** Opening Records for this task block **

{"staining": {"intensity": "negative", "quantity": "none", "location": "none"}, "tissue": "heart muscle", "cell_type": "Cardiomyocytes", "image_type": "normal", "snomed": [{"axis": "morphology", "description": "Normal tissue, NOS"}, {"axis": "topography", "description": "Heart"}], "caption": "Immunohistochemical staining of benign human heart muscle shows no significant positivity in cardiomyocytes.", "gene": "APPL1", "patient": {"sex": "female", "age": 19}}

** Closing Records for this task block **
** Opening Records for this task block **

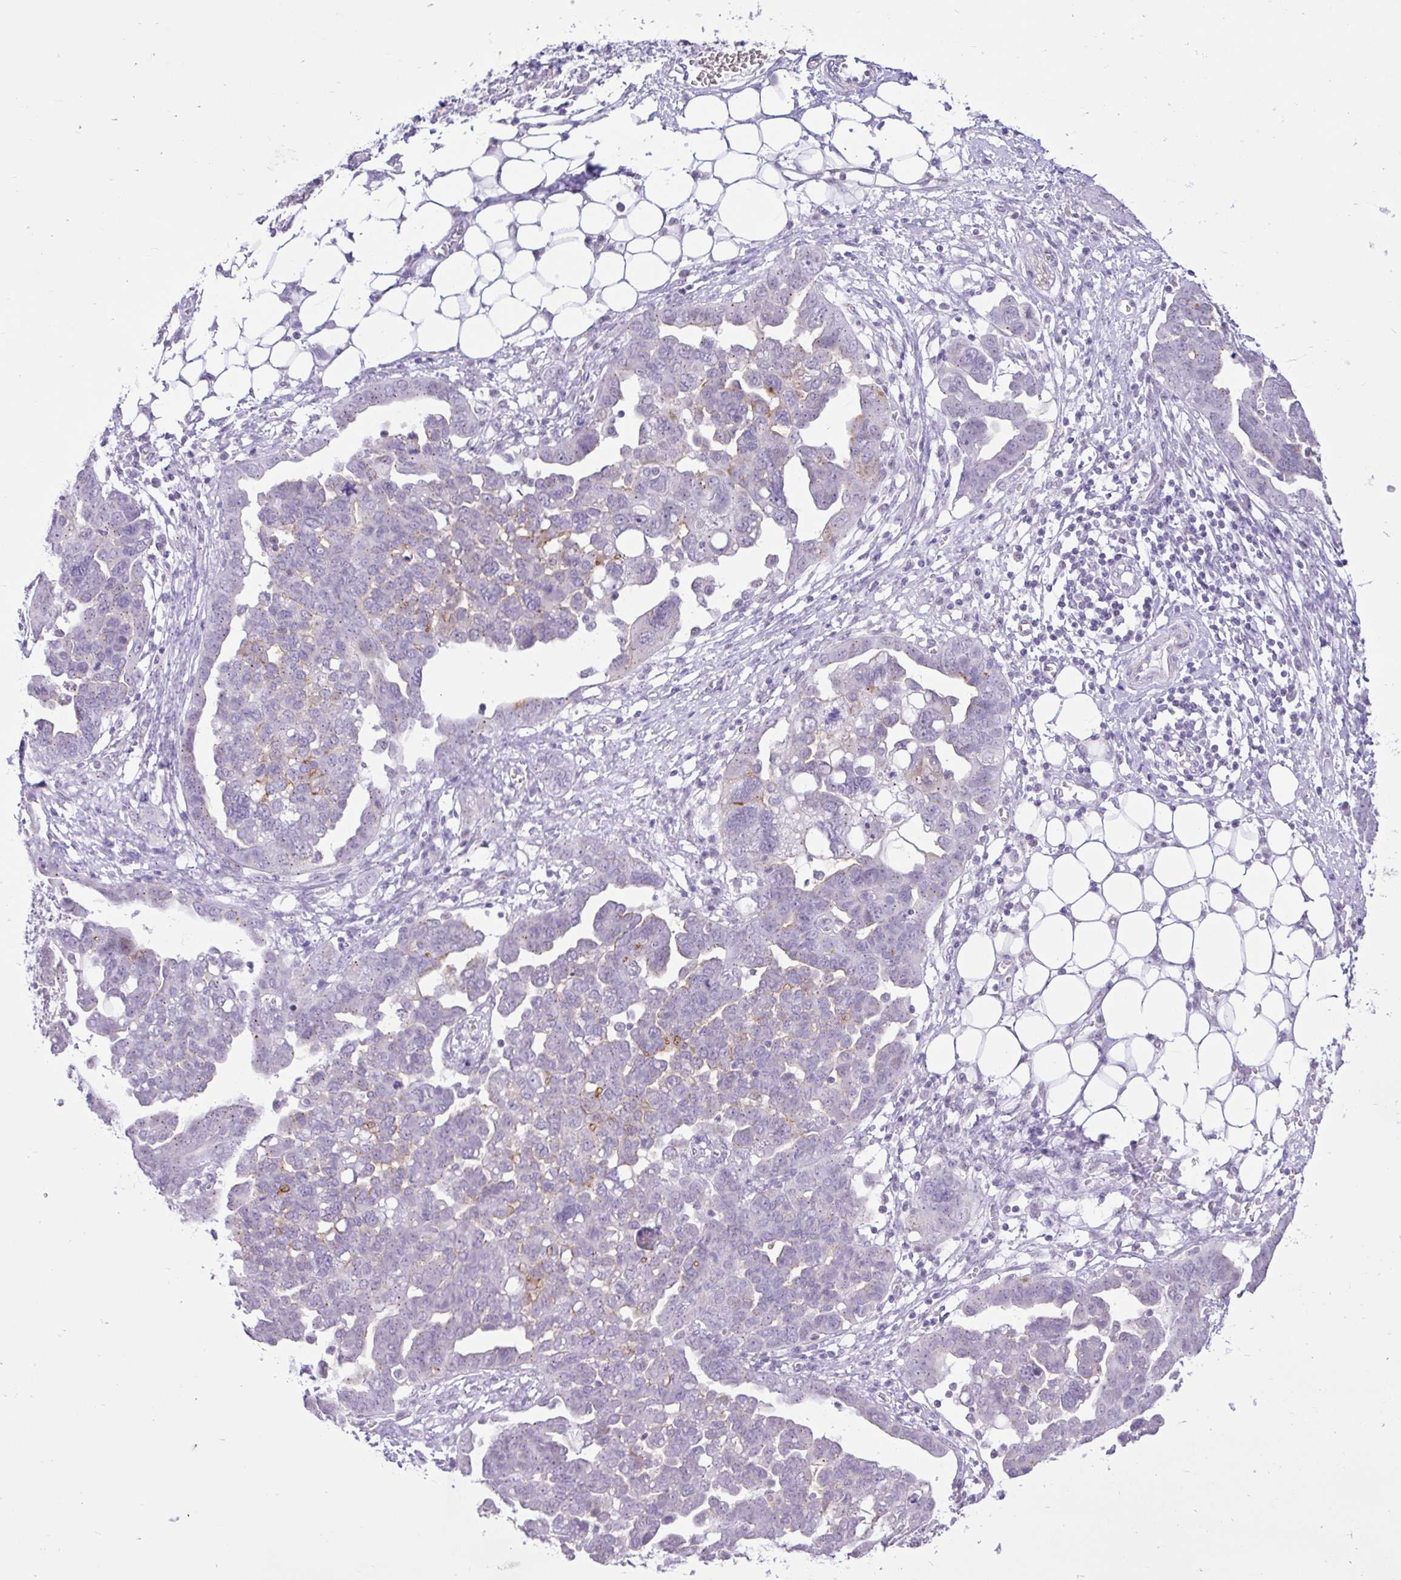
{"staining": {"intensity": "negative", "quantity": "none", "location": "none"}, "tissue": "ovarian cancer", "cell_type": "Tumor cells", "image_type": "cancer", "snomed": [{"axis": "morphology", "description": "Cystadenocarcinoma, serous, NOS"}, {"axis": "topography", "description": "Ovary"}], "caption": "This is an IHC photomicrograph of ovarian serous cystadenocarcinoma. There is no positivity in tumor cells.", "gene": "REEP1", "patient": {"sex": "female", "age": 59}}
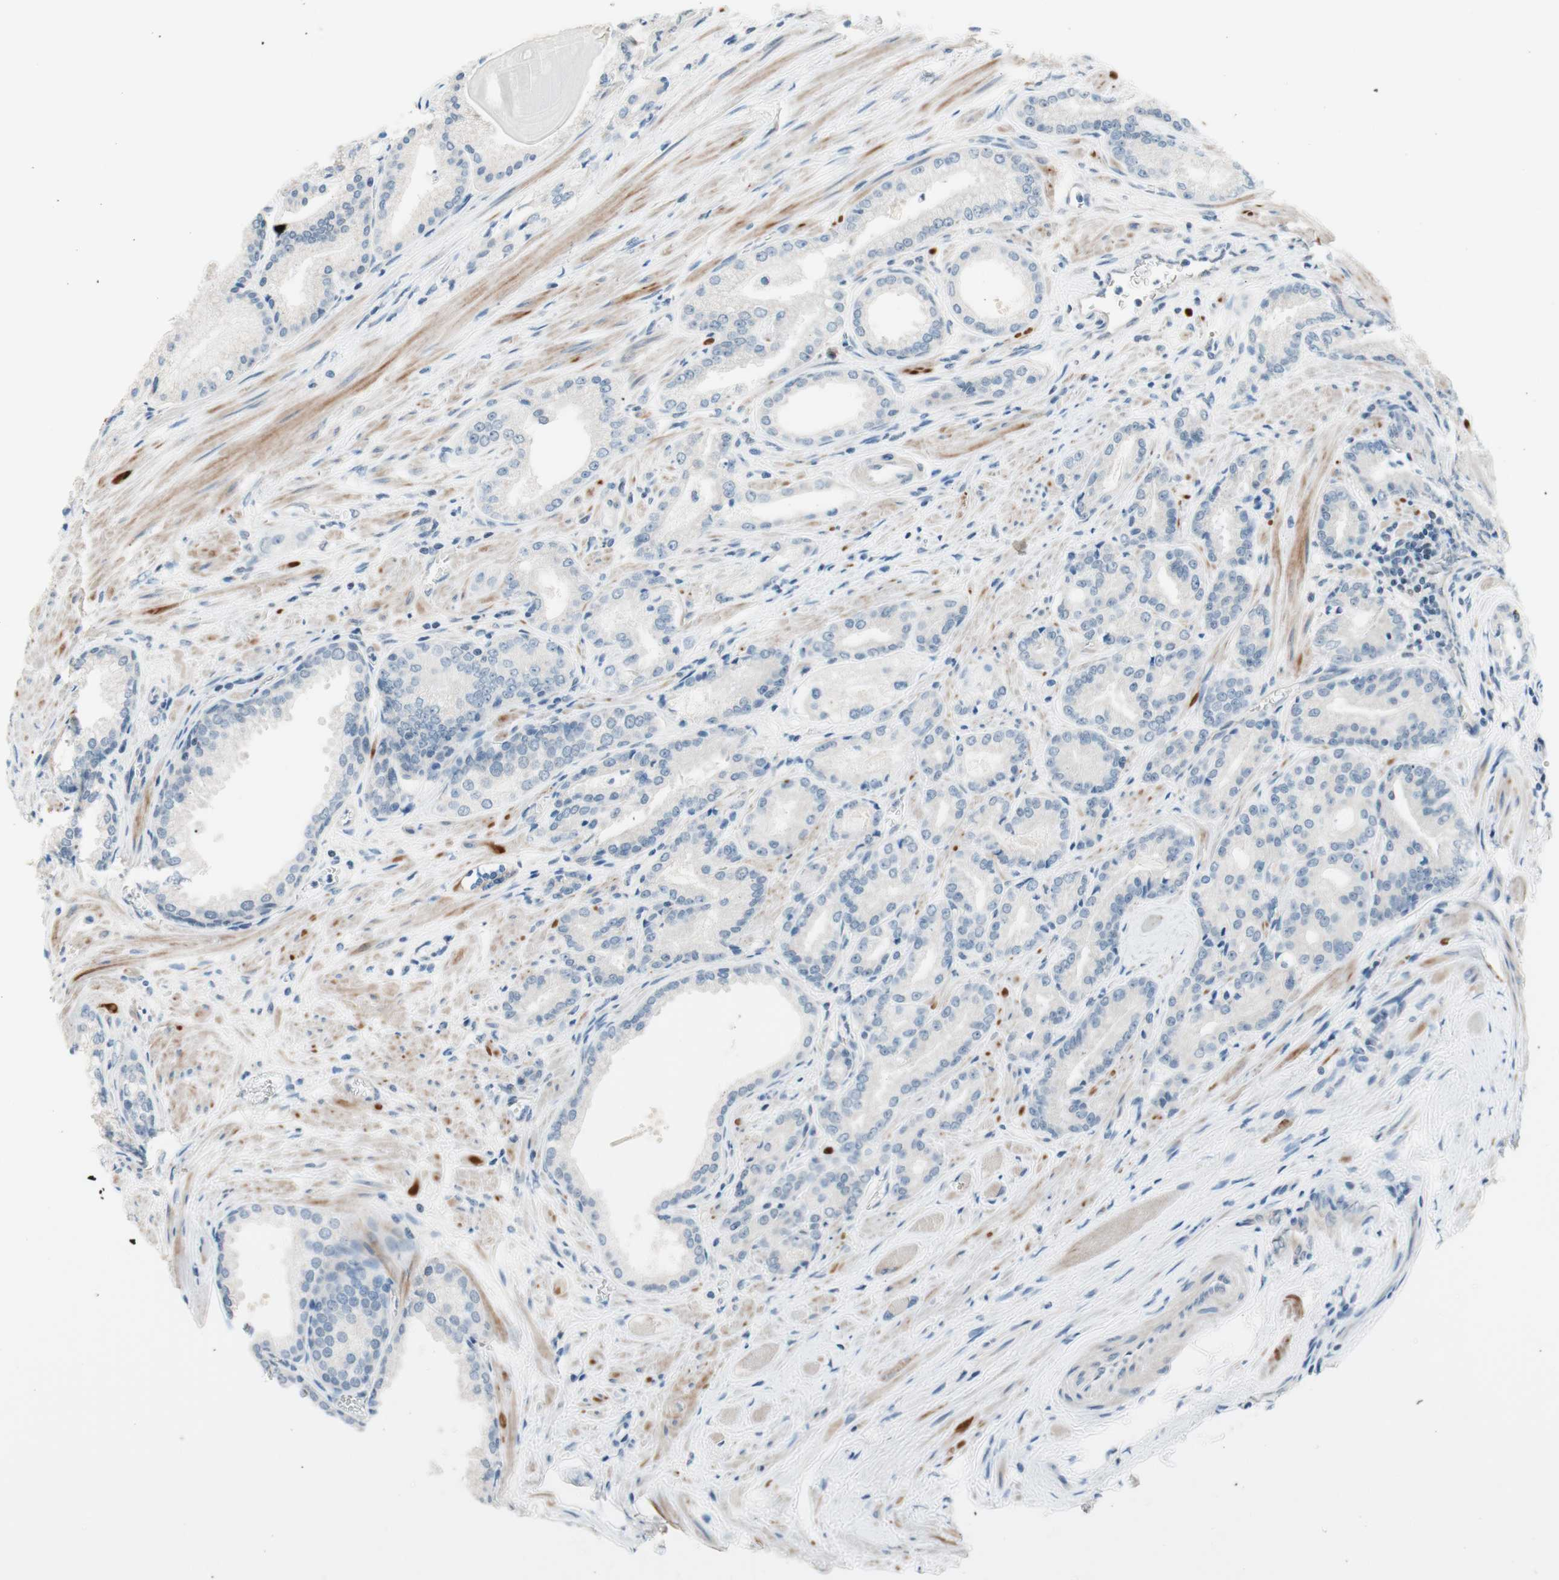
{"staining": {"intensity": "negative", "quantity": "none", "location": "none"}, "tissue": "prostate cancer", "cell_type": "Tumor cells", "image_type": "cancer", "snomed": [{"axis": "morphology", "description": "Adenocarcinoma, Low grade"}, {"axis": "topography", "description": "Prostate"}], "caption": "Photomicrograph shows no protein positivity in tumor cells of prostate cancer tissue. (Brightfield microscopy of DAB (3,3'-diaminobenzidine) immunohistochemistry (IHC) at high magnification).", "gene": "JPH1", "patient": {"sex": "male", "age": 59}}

** Closing Records for this task block **
** Opening Records for this task block **

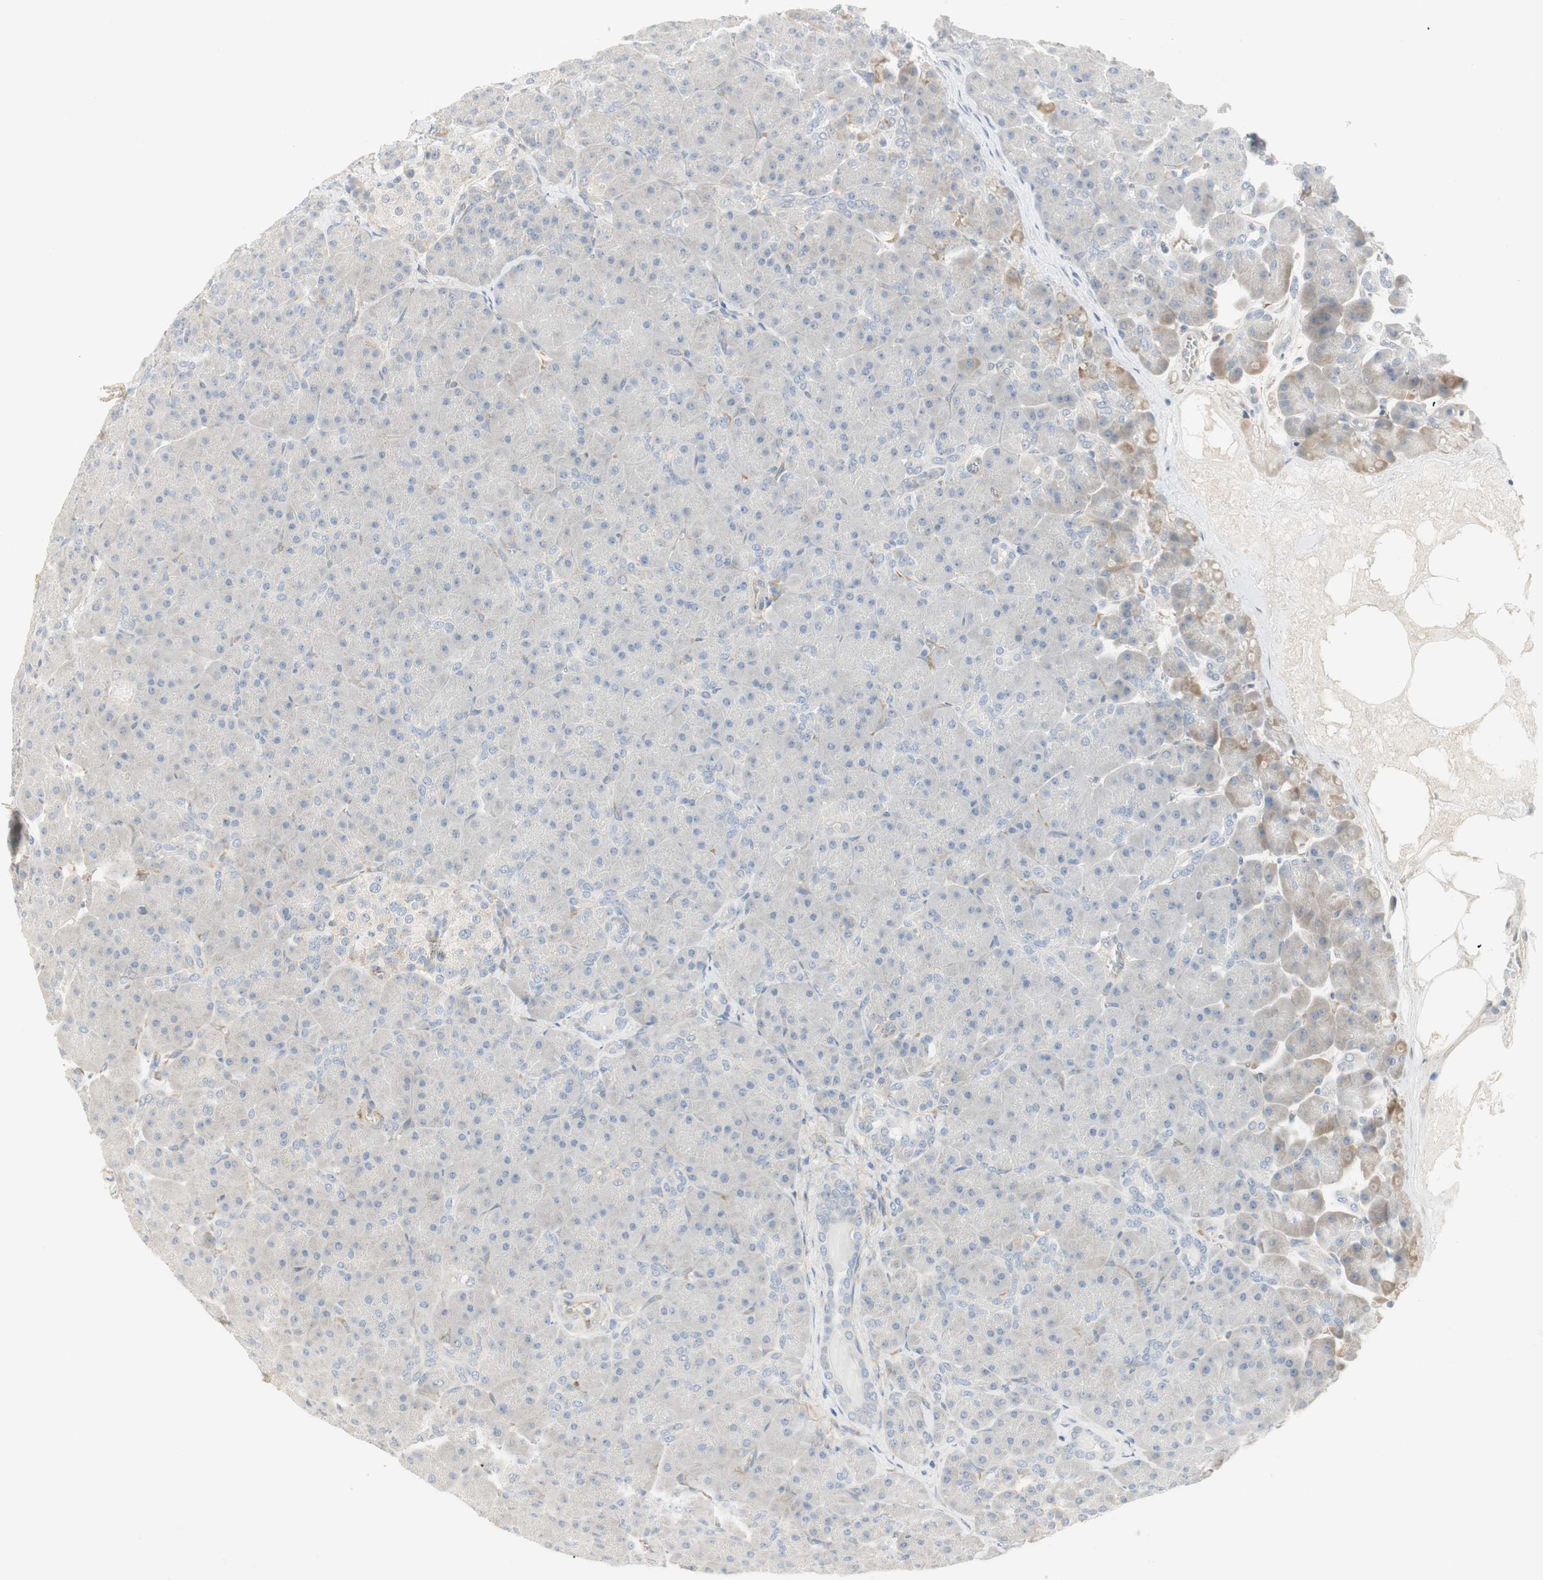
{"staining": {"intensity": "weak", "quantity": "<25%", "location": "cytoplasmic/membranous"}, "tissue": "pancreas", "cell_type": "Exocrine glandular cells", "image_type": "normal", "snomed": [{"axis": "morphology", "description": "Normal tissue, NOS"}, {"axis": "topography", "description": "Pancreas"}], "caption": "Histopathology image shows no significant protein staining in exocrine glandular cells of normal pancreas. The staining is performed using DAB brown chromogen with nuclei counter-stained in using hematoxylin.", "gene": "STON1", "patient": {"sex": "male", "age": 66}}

** Closing Records for this task block **

Problem
Your copy should hold only the lines above from the one containing "an IHC photomicrograph" through the one containing "shows no protein", exactly as written and free of pictures.

Exercise solution
{"staining": {"intensity": "negative", "quantity": "none", "location": "none"}, "tissue": "ovarian cancer", "cell_type": "Tumor cells", "image_type": "cancer", "snomed": [{"axis": "morphology", "description": "Cystadenocarcinoma, serous, NOS"}, {"axis": "topography", "description": "Ovary"}], "caption": "This is an IHC photomicrograph of ovarian serous cystadenocarcinoma. There is no positivity in tumor cells.", "gene": "REEP1", "patient": {"sex": "female", "age": 59}}
{"staining": {"intensity": "negative", "quantity": "none", "location": "none"}, "tissue": "prostate cancer", "cell_type": "Tumor cells", "image_type": "cancer", "snomed": [{"axis": "morphology", "description": "Adenocarcinoma, Low grade"}, {"axis": "topography", "description": "Prostate"}], "caption": "Photomicrograph shows no protein positivity in tumor cells of prostate cancer tissue. (Brightfield microscopy of DAB (3,3'-diaminobenzidine) immunohistochemistry (IHC) at high magnification).", "gene": "JPH1", "patient": {"sex": "male", "age": 59}}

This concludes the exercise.